Directions: Arrange every line of the rows below as a Markdown table with two columns, Number and Line. Number the lines in order starting from 1, and leave out any blank lines.

Information supplied:
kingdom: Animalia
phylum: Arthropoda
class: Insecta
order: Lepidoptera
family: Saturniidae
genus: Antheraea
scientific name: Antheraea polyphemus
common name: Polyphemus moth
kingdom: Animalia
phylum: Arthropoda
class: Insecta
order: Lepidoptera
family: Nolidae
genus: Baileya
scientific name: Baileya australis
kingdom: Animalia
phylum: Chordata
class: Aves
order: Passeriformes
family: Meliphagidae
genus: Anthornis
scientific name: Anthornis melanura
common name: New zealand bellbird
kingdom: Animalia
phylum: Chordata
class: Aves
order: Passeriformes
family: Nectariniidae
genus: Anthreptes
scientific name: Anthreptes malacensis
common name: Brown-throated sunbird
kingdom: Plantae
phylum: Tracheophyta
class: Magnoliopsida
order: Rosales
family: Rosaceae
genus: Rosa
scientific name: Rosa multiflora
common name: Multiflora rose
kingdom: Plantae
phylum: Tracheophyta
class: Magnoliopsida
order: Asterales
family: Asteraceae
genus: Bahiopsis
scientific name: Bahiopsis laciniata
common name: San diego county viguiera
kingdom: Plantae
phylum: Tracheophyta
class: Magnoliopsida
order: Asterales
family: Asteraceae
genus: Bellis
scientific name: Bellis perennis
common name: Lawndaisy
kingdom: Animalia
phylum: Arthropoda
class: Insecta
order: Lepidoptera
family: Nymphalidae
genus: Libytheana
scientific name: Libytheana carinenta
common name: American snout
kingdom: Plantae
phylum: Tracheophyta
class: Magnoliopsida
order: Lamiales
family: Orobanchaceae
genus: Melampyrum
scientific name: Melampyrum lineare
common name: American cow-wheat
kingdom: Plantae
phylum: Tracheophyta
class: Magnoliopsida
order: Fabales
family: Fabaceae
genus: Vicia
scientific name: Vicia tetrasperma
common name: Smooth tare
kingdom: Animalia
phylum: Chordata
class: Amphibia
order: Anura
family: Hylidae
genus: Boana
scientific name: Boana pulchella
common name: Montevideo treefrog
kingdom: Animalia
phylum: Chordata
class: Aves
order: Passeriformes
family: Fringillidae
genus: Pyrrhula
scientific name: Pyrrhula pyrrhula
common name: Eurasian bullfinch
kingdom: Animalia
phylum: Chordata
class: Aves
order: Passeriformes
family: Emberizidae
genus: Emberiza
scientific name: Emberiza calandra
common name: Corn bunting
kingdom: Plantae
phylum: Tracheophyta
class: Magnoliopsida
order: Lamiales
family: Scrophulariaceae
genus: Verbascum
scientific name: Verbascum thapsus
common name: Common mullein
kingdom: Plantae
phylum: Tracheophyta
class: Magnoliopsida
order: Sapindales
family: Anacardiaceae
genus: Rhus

Written response:
| Number | Line |
|---|---|
| 1 | kingdom: Animalia |
| 2 | phylum: Arthropoda |
| 3 | class: Insecta |
| 4 | order: Lepidoptera |
| 5 | family: Saturniidae |
| 6 | genus: Antheraea |
| 7 | scientific name: Antheraea polyphemus |
| 8 | common name: Polyphemus moth |
| 9 | kingdom: Animalia |
| 10 | phylum: Arthropoda |
| 11 | class: Insecta |
| 12 | order: Lepidoptera |
| 13 | family: Nolidae |
| 14 | genus: Baileya |
| 15 | scientific name: Baileya australis |
| 16 | kingdom: Animalia |
| 17 | phylum: Chordata |
| 18 | class: Aves |
| 19 | order: Passeriformes |
| 20 | family: Meliphagidae |
| 21 | genus: Anthornis |
| 22 | scientific name: Anthornis melanura |
| 23 | common name: New zealand bellbird |
| 24 | kingdom: Animalia |
| 25 | phylum: Chordata |
| 26 | class: Aves |
| 27 | order: Passeriformes |
| 28 | family: Nectariniidae |
| 29 | genus: Anthreptes |
| 30 | scientific name: Anthreptes malacensis |
| 31 | common name: Brown-throated sunbird |
| 32 | kingdom: Plantae |
| 33 | phylum: Tracheophyta |
| 34 | class: Magnoliopsida |
| 35 | order: Rosales |
| 36 | family: Rosaceae |
| 37 | genus: Rosa |
| 38 | scientific name: Rosa multiflora |
| 39 | common name: Multiflora rose |
| 40 | kingdom: Plantae |
| 41 | phylum: Tracheophyta |
| 42 | class: Magnoliopsida |
| 43 | order: Asterales |
| 44 | family: Asteraceae |
| 45 | genus: Bahiopsis |
| 46 | scientific name: Bahiopsis laciniata |
| 47 | common name: San diego county viguiera |
| 48 | kingdom: Plantae |
| 49 | phylum: Tracheophyta |
| 50 | class: Magnoliopsida |
| 51 | order: Asterales |
| 52 | family: Asteraceae |
| 53 | genus: Bellis |
| 54 | scientific name: Bellis perennis |
| 55 | common name: Lawndaisy |
| 56 | kingdom: Animalia |
| 57 | phylum: Arthropoda |
| 58 | class: Insecta |
| 59 | order: Lepidoptera |
| 60 | family: Nymphalidae |
| 61 | genus: Libytheana |
| 62 | scientific name: Libytheana carinenta |
| 63 | common name: American snout |
| 64 | kingdom: Plantae |
| 65 | phylum: Tracheophyta |
| 66 | class: Magnoliopsida |
| 67 | order: Lamiales |
| 68 | family: Orobanchaceae |
| 69 | genus: Melampyrum |
| 70 | scientific name: Melampyrum lineare |
| 71 | common name: American cow-wheat |
| 72 | kingdom: Plantae |
| 73 | phylum: Tracheophyta |
| 74 | class: Magnoliopsida |
| 75 | order: Fabales |
| 76 | family: Fabaceae |
| 77 | genus: Vicia |
| 78 | scientific name: Vicia tetrasperma |
| 79 | common name: Smooth tare |
| 80 | kingdom: Animalia |
| 81 | phylum: Chordata |
| 82 | class: Amphibia |
| 83 | order: Anura |
| 84 | family: Hylidae |
| 85 | genus: Boana |
| 86 | scientific name: Boana pulchella |
| 87 | common name: Montevideo treefrog |
| 88 | kingdom: Animalia |
| 89 | phylum: Chordata |
| 90 | class: Aves |
| 91 | order: Passeriformes |
| 92 | family: Fringillidae |
| 93 | genus: Pyrrhula |
| 94 | scientific name: Pyrrhula pyrrhula |
| 95 | common name: Eurasian bullfinch |
| 96 | kingdom: Animalia |
| 97 | phylum: Chordata |
| 98 | class: Aves |
| 99 | order: Passeriformes |
| 100 | family: Emberizidae |
| 101 | genus: Emberiza |
| 102 | scientific name: Emberiza calandra |
| 103 | common name: Corn bunting |
| 104 | kingdom: Plantae |
| 105 | phylum: Tracheophyta |
| 106 | class: Magnoliopsida |
| 107 | order: Lamiales |
| 108 | family: Scrophulariaceae |
| 109 | genus: Verbascum |
| 110 | scientific name: Verbascum thapsus |
| 111 | common name: Common mullein |
| 112 | kingdom: Plantae |
| 113 | phylum: Tracheophyta |
| 114 | class: Magnoliopsida |
| 115 | order: Sapindales |
| 116 | family: Anacardiaceae |
| 117 | genus: Rhus |